Last month, the Third Circuit upheld the dismissal of a putative class action against TD Bank, finding that plaintiffs’ conclusory allegations lacked sufficient evidence and failed to satisfy Rule 9(b)’s heightened pleading standard for claims that sound in fraud.
In MZL Capital Holdings, Inc. et al. v. TD Bank, N.A. et al., two account holders with TD Bank filed a proposed class action accusing the Bank of obscuring its exchange rates and improperly charging an embedded fee for converting foreign currency, thereby defrauding its customers in violation of the New Jersey Consumer Fraud Act. Shortly thereafter, plaintiffs amended their complaint to add claims for breach of contract, breach of the implied covenant of good faith and fair dealing, and violation of numerous other state consumer-protection laws. TD Bank moved to dismiss plaintiffs’ claims for failure to state a claim, and the District Court granted TD Bank’s motion, dismissing all of plaintiffs’ claims. On appeal, the Third Circuit affirmed the district court’s decision, concluding that plaintiffs’ claims were inadequately pled.

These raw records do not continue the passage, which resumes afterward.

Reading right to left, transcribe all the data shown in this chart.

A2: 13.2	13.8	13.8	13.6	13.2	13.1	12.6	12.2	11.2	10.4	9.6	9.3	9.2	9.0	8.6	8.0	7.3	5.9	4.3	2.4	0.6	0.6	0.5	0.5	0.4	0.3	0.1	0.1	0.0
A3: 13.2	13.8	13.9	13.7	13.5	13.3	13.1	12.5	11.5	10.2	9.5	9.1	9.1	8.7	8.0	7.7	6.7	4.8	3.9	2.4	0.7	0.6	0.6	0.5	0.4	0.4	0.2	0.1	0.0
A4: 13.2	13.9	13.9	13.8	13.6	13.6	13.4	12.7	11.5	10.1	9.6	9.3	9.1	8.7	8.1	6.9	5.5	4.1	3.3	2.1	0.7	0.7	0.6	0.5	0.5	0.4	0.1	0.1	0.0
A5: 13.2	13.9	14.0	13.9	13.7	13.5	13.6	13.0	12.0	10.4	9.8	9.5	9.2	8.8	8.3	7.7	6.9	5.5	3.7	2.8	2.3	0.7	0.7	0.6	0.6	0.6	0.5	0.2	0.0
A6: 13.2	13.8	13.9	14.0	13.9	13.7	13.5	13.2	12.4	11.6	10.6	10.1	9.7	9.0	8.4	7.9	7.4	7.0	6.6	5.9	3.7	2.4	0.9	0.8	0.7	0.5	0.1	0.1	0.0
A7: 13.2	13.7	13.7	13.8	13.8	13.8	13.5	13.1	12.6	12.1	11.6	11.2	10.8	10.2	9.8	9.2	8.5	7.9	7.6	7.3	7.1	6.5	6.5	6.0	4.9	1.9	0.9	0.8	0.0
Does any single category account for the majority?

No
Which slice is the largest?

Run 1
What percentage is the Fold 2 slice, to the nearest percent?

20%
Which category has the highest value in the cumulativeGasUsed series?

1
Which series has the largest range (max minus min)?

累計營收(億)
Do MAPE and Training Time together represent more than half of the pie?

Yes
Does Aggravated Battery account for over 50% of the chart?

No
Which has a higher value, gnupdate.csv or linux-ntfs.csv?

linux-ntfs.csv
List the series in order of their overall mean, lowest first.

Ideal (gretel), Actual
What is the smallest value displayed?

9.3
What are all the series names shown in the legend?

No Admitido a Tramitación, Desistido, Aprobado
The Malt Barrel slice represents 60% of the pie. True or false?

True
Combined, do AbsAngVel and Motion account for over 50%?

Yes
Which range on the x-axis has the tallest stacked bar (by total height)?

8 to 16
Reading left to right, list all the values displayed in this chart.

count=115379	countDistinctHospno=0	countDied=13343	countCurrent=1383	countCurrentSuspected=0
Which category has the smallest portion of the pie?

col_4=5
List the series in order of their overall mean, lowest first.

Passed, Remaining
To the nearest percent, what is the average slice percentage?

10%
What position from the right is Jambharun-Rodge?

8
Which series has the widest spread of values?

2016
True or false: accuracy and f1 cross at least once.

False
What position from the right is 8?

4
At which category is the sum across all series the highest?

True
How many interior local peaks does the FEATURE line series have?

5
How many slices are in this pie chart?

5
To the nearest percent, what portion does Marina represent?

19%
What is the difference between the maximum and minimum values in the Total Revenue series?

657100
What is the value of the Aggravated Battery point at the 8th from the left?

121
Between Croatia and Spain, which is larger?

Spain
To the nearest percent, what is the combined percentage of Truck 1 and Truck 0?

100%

At the outset, the Court re-affirmed the basic principle that claims brought under the Consumer Fraud Act sound in fraud and therefore must comply with Rule 9(b)’s particularity requirement. The Third Circuit held that plaintiffs’ general allegations, which failed to identify any provision in their agreement with TD Bank requiring the bank to use a specific exchange rate, were insufficient to meet the Rule 9(b) bar. In so holding, the Third Circuit acknowledged that a claim under the Consumer Fraud Act can stem from an intentional omission of material information. However, because plaintiffs failed to particularly allege that TD Bank intentionally withheld its foreign-bank conversion fees to deceive its customers, the Third Circuit affirmed the dismissal of plaintiffs’ consumer-fraud claim.
Turning to plaintiffs’ contractual claims, plaintiffs argued that TD Bank’s failure to disclose the existence of an embedded fee breached TD Bank’s agreements and that the use of the phrase “applicable exchange rate” in the agreement was to mislead customers to allow TD Bank to make a profit. The Third Circuit held that plaintiffs’ failure to identify any provision in the parties’ agreement requiring TD Bank to disclose the existence of an embedded fee warrants the dismissal of plaintiffs’ contractual claims as “[a]bsent any such contractual obligation, a breach of contract claim cannot lie.”
While this decision does not break new ground, the Third Circuit’s ruling serves as a reminder to litigants of the importance of satisfying the requisite pleading standards and supporting all claims with particularized allegations.